I have no idea what they are saying but it's pretty catchy sounding. Any translators?

http://www.youtube.com/watch?v=H_iaAeLo ... re=related


----------



## nationofamanda (Jan 19, 2010)

what the?? that songs was terrible.


----------



## LarryT (May 12, 2009)

This video and song are both just plain awful :!: 
I know it's just a stuffed hedgehog but when that guy kicked him it made me sick :x and i quit watching.


----------



## julker (Oct 26, 2009)

I didn't understand every word but mostly it is very positive song. "Hedgehog stand up, smile with us... " Fanny gays :lol:


----------



## tie-dye hedgie (Dec 19, 2009)

That was a very strange song for sure. :arrow: :|


----------



## Traveler (Dec 27, 2009)

Haha. That song is so random. :lol:


----------



## hihihishite (Jan 12, 2010)

julker said:


> I didn't understand every word but mostly it is very positive song. "Hedgehog stand up, smile with us... " Fanny gays :lol:


Yea that's the feeling I got. I think the guys are lamenting over a run down hedgehog.

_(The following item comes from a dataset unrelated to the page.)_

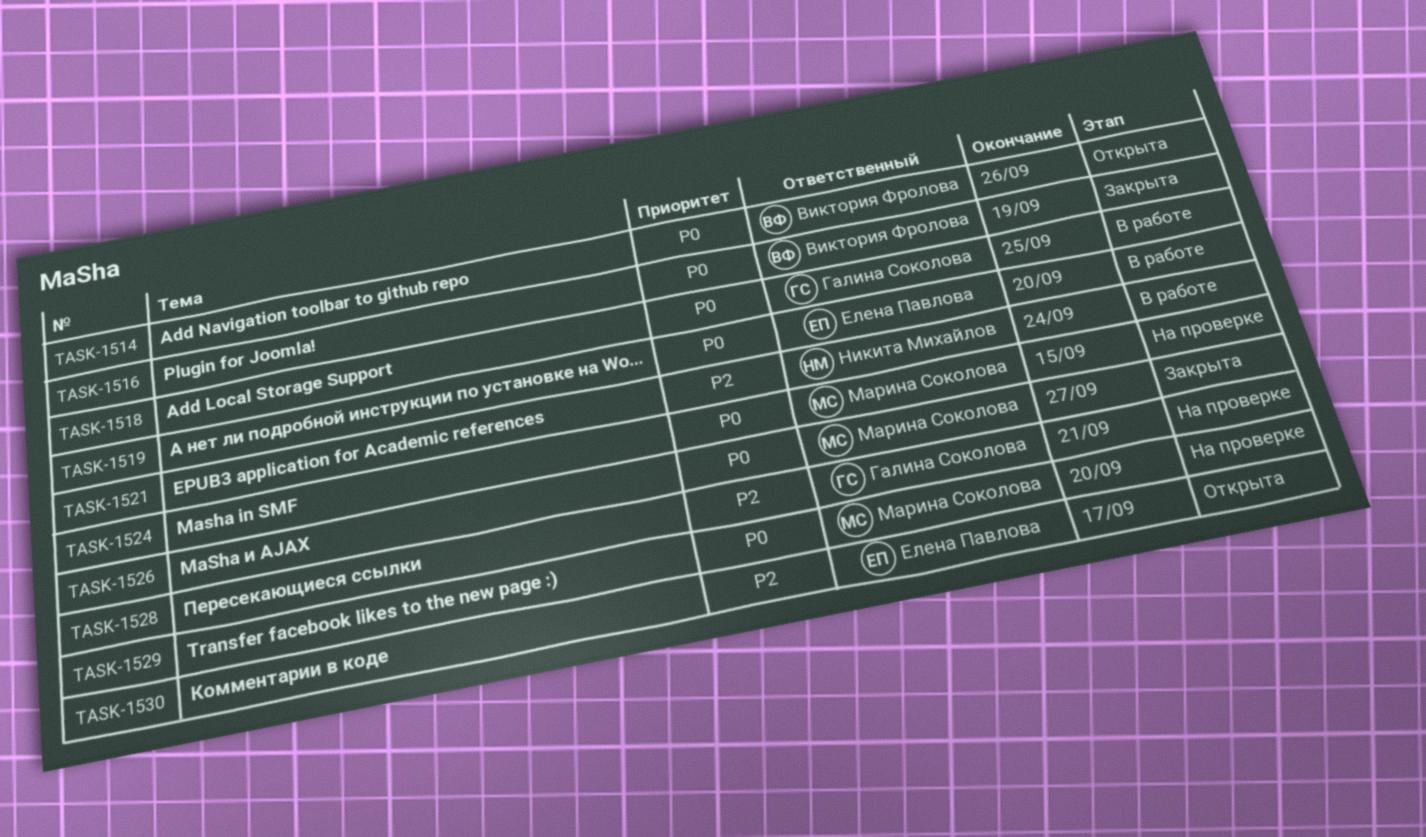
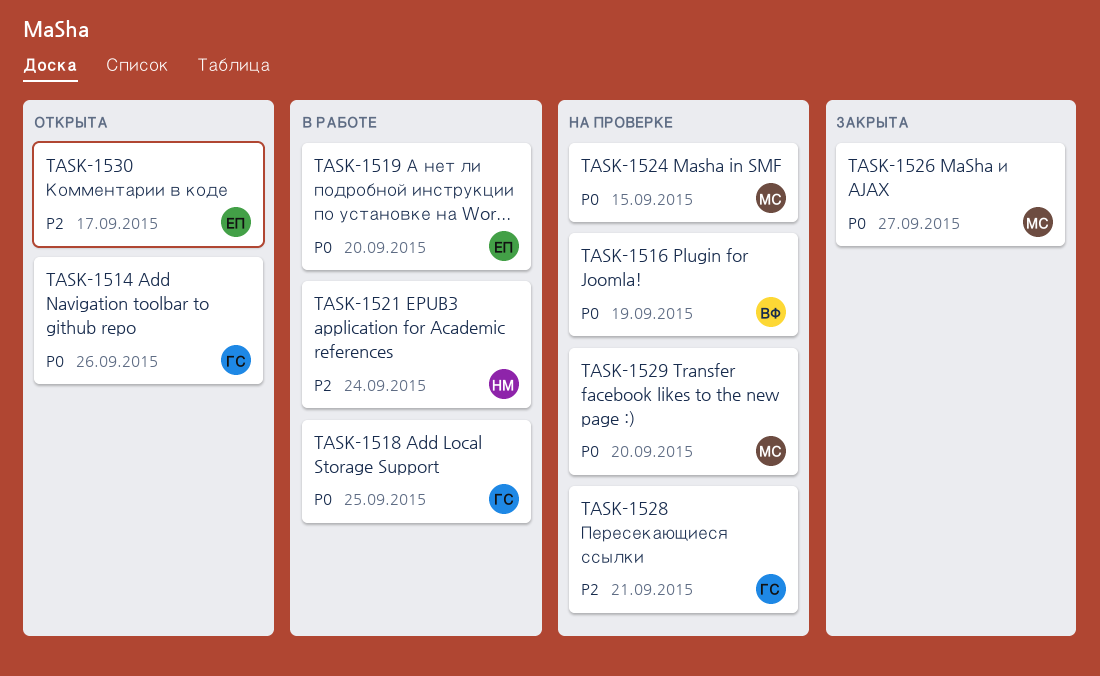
TASK-1514, owner: Виктория Фролова -> Галина Соколова
TASK-1516, status: Закрыта -> На проверке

I didn't originally notice he kicked the stuffed hedgehog. Weird, but it probably goes along with lyrics about "kicking it" (kicking the bucket).


----------



## hedgiesrule (Jan 19, 2009)

Wow...
that's gotta be the weirdest song I've ever heard. They kept saying Yizhachok or something. I guess that means hedgehog.
But it just sounds terrible.
And then one of them kicked the little hedgehog... :| 
hr


----------